• **Your goal**:
Your task is to show every line in the listing below that includes "ffffff".
# # #
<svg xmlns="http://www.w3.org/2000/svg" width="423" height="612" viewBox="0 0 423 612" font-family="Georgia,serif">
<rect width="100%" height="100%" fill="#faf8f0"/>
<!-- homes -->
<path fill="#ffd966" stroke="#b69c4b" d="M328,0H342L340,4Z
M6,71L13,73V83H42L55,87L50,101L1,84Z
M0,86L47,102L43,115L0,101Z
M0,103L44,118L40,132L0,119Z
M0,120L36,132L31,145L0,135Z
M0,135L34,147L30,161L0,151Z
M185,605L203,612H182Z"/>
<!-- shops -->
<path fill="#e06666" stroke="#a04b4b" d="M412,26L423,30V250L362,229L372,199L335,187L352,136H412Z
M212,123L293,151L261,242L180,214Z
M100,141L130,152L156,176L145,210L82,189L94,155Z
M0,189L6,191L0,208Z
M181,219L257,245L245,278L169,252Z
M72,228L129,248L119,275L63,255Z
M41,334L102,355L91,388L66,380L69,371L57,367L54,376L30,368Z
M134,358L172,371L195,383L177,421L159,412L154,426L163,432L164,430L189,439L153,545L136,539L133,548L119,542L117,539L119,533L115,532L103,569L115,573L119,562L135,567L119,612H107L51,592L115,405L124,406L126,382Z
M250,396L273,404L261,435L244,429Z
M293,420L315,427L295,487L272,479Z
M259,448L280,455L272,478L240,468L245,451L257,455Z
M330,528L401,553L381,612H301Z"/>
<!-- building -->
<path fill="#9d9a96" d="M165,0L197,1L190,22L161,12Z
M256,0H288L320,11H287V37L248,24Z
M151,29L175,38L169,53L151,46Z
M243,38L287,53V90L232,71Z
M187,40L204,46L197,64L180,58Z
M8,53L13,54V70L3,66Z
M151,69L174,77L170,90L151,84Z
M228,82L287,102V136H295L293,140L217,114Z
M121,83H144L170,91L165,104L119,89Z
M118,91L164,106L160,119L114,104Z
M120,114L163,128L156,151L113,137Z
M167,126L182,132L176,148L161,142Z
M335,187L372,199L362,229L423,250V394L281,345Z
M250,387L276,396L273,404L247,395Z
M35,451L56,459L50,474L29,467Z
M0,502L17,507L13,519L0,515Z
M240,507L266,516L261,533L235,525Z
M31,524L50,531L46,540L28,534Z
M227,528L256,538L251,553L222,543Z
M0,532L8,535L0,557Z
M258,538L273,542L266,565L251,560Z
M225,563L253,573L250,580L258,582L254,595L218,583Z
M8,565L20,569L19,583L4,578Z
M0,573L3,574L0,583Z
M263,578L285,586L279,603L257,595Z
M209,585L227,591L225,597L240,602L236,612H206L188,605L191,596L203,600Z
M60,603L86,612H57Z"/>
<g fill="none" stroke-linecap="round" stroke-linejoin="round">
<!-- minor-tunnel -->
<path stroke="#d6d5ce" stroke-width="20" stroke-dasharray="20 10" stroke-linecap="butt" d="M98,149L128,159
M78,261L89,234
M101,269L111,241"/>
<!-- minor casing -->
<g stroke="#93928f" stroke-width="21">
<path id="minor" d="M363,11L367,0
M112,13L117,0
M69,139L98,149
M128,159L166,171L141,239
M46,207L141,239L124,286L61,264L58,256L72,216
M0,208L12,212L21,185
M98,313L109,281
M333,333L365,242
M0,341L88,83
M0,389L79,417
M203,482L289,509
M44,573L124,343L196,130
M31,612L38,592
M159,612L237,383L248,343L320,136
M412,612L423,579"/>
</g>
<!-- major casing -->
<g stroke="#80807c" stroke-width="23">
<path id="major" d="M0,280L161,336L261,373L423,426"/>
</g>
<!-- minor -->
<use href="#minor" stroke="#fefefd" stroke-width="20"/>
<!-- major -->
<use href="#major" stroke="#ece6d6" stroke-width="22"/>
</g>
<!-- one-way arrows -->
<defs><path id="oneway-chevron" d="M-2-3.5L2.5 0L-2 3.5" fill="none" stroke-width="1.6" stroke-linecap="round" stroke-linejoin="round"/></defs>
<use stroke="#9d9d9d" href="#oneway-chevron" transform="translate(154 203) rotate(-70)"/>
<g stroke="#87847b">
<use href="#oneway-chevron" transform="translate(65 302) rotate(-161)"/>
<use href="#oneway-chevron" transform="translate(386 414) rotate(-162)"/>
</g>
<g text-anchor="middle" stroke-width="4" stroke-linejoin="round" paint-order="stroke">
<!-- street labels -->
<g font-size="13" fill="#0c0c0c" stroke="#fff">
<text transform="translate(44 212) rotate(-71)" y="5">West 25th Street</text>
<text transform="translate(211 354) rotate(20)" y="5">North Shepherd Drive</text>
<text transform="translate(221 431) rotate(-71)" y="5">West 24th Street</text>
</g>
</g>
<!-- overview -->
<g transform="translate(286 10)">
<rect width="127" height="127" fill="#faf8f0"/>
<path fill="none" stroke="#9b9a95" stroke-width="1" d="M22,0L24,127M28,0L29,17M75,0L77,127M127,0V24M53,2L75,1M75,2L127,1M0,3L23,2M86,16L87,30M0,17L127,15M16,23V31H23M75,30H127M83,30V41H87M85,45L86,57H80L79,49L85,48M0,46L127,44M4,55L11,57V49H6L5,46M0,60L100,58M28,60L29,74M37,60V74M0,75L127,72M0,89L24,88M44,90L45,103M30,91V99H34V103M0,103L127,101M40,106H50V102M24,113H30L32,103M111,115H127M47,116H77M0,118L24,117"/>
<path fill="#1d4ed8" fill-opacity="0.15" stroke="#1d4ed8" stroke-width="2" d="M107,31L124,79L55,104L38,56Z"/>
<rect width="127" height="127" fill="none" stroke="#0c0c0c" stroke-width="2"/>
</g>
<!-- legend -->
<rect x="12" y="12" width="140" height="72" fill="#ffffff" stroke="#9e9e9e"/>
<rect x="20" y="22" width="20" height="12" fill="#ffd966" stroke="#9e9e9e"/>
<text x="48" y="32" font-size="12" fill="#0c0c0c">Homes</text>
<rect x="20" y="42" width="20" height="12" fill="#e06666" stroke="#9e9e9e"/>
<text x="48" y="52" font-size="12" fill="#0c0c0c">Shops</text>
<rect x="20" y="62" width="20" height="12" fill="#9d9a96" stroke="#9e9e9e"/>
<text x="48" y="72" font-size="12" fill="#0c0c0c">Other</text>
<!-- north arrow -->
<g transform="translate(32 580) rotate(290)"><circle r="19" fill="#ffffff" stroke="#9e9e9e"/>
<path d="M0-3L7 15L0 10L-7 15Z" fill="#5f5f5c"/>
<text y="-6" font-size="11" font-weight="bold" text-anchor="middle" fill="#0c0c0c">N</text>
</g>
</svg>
# # #
• **Written solution**:
<rect x="12" y="12" width="140" height="72" fill="#ffffff" stroke="#9e9e9e"/>
<g transform="translate(32 580) rotate(290)"><circle r="19" fill="#ffffff" stroke="#9e9e9e"/>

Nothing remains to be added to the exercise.